Dopey hardly listens; he silently laments his lack of "two bucks to lay on Red Pepper after Len had come around the corner with that hot tip," earlier in the day. He eventually offers some excuses and evasions for his lack of energy, and his aunt retorts, "Yes, I know what you want. A banker's job from twelve to one, with an hour for lunch." Given the brevity of the scene, there is more satire displayed than bathos, and the bigotry and corruption of their milieu are deftly sketched.
In the second scene (there are ten in all, matching the straightforward chronology of the evening), Uncle Mike counsels young Joe (who, after quitting high school, has had a number of jobs—one of which he describes as "a slave factory for dopes"—and a period of vagabondism) to change his ways, and Dopey tells him, "I'd like to go back to sea or else be a bookie." Through a ruse, Dopey then manages to borrow five dollars from his uncle.

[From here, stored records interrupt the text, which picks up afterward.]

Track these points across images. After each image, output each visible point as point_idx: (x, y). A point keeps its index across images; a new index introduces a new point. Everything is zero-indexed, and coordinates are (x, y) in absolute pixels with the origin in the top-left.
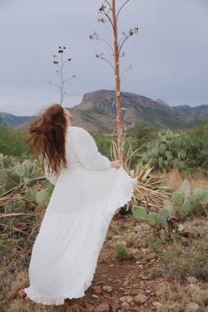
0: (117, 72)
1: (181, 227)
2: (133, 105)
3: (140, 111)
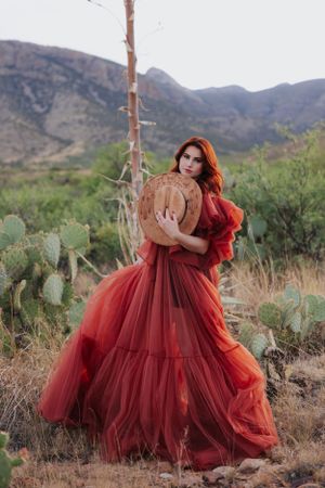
2: (75, 86)
3: (98, 104)
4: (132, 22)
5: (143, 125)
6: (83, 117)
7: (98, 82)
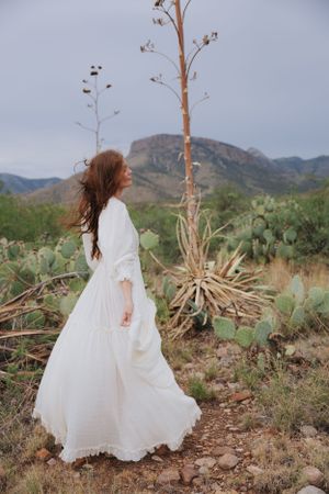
0: (185, 105)
1: (290, 349)
2: (210, 158)
3: (222, 168)
7: (222, 156)
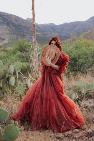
2: (5, 23)
3: (12, 28)
4: (34, 4)
5: (37, 34)
6: (8, 32)
7: (12, 22)
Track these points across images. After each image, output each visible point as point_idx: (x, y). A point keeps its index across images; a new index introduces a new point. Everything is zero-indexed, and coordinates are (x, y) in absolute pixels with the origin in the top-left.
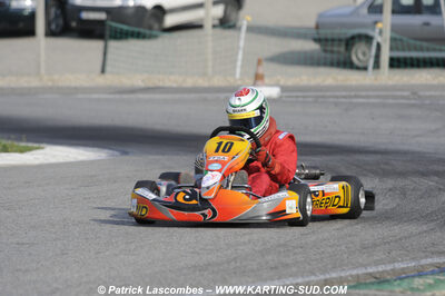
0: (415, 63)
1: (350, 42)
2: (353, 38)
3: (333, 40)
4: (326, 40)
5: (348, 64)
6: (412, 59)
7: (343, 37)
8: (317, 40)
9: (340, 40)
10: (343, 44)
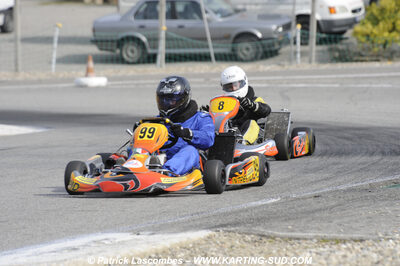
0: (178, 58)
1: (121, 43)
2: (123, 39)
3: (107, 41)
4: (102, 41)
5: (120, 60)
6: (175, 55)
7: (114, 38)
8: (95, 42)
9: (112, 41)
10: (115, 44)
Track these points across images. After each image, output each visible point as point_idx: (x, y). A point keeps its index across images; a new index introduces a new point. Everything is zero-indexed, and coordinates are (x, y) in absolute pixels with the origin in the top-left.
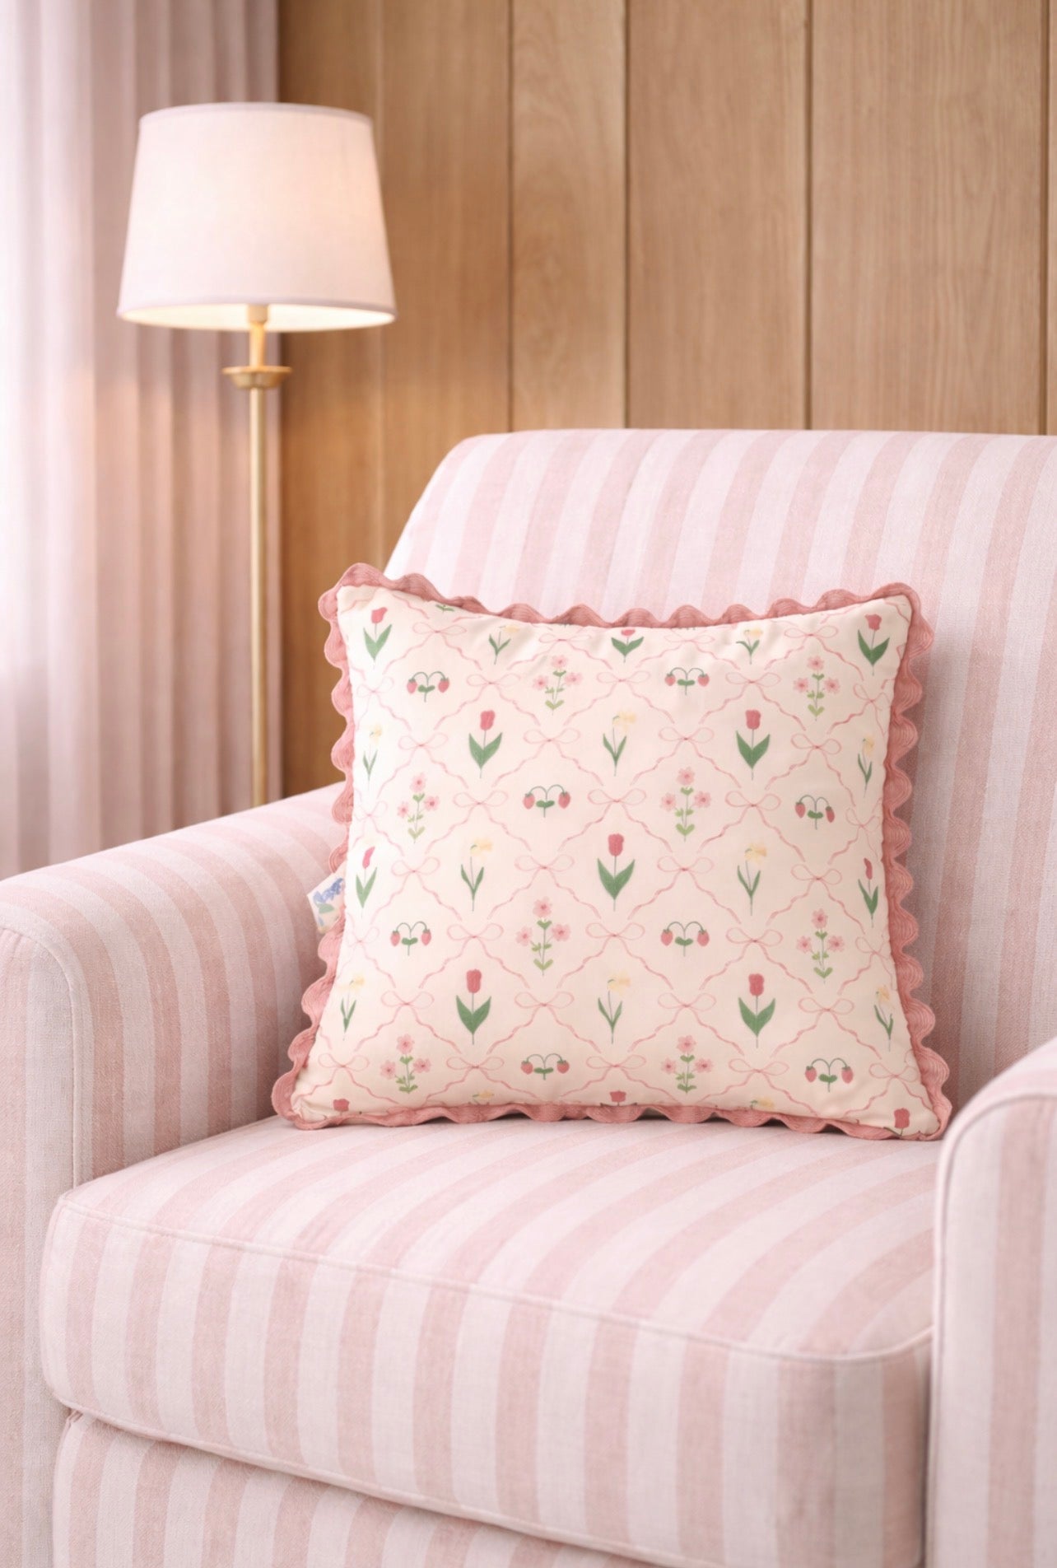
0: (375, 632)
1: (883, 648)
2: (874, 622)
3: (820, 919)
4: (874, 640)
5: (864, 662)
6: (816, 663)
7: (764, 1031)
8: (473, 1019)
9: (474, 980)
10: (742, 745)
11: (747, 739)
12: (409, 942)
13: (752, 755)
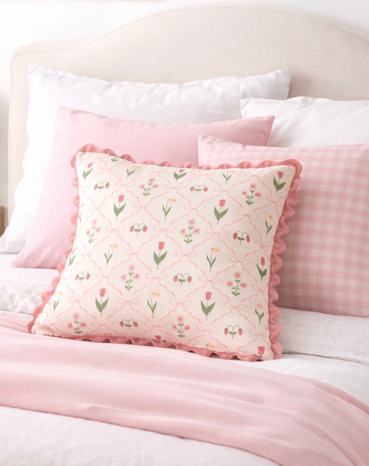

Phil Garrity arrives in the fourth scene, looking like a "Big Shot," as Dopey's sister Kate tells him. "Why, Phil, you're all togged out like Joe College." Phil has just made a large amount of money "legit," playing the stock market with money from his La Salle Street job, and has just purchased a new used car, a Lincoln. He is attracted to Kate but has not gone out with her for six months. He and Kate banter about dating, but Phil is not able to extract a commitment from her. He and Dopey go out for a night on the town and, through scenes five and six, the third-person point of view severs its attachment from Dopey and secures itself to Phil, who thenceforth assumes the position of protagonist. James T. Farrell manages this switch rather smoothly because it coincides with a change of location, from inside to outside.
Phil and Dopey drive to the corner of Sixty-third and Stony Island, where it is "bustling with Saturday-night activity, crowded with people, noisy with the traffic of automobiles and streetcars." They join a crowd outside a drugstore, and Phil muses on his lack of success with women, his hopes for marriage to Kate, and her lack of interest in him, wishing all the while that he could be "wild, carefree, dashing, romantic, brave, a guy who didn't care two hoots in hell for anything in the world."
After picking up some speakeasy gin, as well as another friend, Marty, they "put their liquor in their pockets and left to see Jack Kennedy." Kennedy's apartment, where "most of the space is taken up by a wide in-a-door bed, which was unmade," is full of the din of single young men recounting old times and former glories, their unsatisfying work, and lack of money. The dialogue is brisk and fresh throughout. Phil yearns for Kate and is sent out to buy more liquor.
After his return, Phil, Dopey, and Jack set off for the whorehouses of Twenty-second Street, and Red Murphy, another acquaintance of their big-city—yet excruciatingly tiny and parochial—world, staggers up to them as they are getting into Phil's new car. As Phil drives badly down the Midway, the essential realism of Farrell's style keeps this foreshadowing from being too heavy-handed when the remains of an earlier car wreck catch their eyes and they stop and survey the debris. "There's a lot of blood in one person. This blood might mean just one poor sonofabitch killed," Red comments.
The drunken men arrive at the Sour Apple on the near North Side, a tearoom and dance hall with a bohemian reputation. Phil hesitantly asks a young woman for a dance, and she "acted as if she had not heard him. He repeated it, humiliation eating inside of him." Rejected, he retreats into further reveries of Kate and unintentionally insults a husky lad by telling him that he "can't dance to the Notre Dame Victory March." A brawl commences. When the club's proprietor asks what started the fight, a denizen of the Sour Apple explains, "Four drunken Irishmen with liquor, four sober Irishmen with girls."
Unable to secure pickups at the Sour Apple, the four friends depart and find the brothels on Twenty-second Street closed by an unexpected police raid. They do manage to pick up four older women who are leaving a nearby dance hall. With Phil at the wheel, they drive out to the country fields. "Large shadows raked the road, and the car whipped on." After a few miles it smashes head-on into a Cadillac "going as swiftly as Phil's Lincoln."
Phil and one of the young women disentangle themselves from the wreckage, and Phil drags her, dazed and drunk, into the fields, where they are found later by the police with their britches down—an effective, if moralistic, yoking of sex and death. "You ought to swing for this, you sonofabitch," the cop tells Phil. The dead bodies of Jack and Dopey are pulled out of the car. The story ends with Phil left delirious and uncomprehending.